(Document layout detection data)
= Beginning of Section =

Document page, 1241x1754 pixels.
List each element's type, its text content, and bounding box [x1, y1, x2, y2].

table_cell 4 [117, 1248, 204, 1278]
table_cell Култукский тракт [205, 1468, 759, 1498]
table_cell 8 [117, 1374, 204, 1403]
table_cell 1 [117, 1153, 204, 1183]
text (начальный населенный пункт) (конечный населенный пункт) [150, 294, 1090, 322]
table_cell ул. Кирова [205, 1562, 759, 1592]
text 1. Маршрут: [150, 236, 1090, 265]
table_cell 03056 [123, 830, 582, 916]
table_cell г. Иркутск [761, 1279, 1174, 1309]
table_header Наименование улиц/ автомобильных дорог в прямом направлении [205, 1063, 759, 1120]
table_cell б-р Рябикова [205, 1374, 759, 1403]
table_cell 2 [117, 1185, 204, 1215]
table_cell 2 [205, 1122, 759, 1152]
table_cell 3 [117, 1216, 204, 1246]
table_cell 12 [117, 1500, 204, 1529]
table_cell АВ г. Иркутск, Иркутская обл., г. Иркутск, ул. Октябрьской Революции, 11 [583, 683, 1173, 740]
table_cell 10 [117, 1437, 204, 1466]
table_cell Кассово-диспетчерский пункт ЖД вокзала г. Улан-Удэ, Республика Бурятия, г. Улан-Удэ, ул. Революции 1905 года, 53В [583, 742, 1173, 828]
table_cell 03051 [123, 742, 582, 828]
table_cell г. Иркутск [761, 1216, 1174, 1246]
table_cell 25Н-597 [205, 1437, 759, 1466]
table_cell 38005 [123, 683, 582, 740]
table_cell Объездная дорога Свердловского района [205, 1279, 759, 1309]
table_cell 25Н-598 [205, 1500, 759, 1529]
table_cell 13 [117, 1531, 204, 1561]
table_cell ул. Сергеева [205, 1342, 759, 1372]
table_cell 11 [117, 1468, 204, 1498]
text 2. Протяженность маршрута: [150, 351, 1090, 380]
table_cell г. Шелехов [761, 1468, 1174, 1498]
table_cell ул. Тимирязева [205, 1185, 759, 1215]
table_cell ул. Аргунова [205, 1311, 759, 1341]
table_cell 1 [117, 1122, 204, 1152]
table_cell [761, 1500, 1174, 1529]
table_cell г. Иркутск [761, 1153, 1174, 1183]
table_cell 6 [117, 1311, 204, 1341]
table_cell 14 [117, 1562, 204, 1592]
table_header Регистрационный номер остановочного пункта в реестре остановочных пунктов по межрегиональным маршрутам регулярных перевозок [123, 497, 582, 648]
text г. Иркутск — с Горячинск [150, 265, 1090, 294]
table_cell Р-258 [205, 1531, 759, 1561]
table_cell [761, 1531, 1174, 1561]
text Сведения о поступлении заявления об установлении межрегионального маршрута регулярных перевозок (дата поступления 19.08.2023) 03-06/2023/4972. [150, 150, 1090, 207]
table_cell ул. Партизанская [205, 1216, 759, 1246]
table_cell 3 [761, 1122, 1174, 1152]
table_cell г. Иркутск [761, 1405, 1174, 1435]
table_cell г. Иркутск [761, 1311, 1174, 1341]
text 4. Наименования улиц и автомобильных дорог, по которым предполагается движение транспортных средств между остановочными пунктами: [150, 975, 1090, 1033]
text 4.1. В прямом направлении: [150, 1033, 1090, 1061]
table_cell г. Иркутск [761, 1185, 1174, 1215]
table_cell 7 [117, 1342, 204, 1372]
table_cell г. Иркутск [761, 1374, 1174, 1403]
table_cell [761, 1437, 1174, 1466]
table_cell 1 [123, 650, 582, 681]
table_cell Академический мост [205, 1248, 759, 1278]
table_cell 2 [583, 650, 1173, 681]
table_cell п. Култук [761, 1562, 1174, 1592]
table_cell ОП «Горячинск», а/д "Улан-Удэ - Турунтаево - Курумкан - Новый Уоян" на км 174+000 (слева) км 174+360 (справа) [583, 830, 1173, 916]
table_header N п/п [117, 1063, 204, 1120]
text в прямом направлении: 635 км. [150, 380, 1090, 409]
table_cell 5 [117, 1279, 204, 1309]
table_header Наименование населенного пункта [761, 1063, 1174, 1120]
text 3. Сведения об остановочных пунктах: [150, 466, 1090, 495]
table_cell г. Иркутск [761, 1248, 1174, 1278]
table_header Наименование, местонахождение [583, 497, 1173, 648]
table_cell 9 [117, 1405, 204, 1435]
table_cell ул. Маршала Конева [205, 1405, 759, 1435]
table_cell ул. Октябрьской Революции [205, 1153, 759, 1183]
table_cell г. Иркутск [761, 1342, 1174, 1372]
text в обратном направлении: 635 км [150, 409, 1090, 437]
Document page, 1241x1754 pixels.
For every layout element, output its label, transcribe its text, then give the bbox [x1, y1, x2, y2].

= End of Section =

= TASK =
Counting only lines that hold "Иркутск", report how many there are in the records above, as a bare number.

= TASK RESULT =
11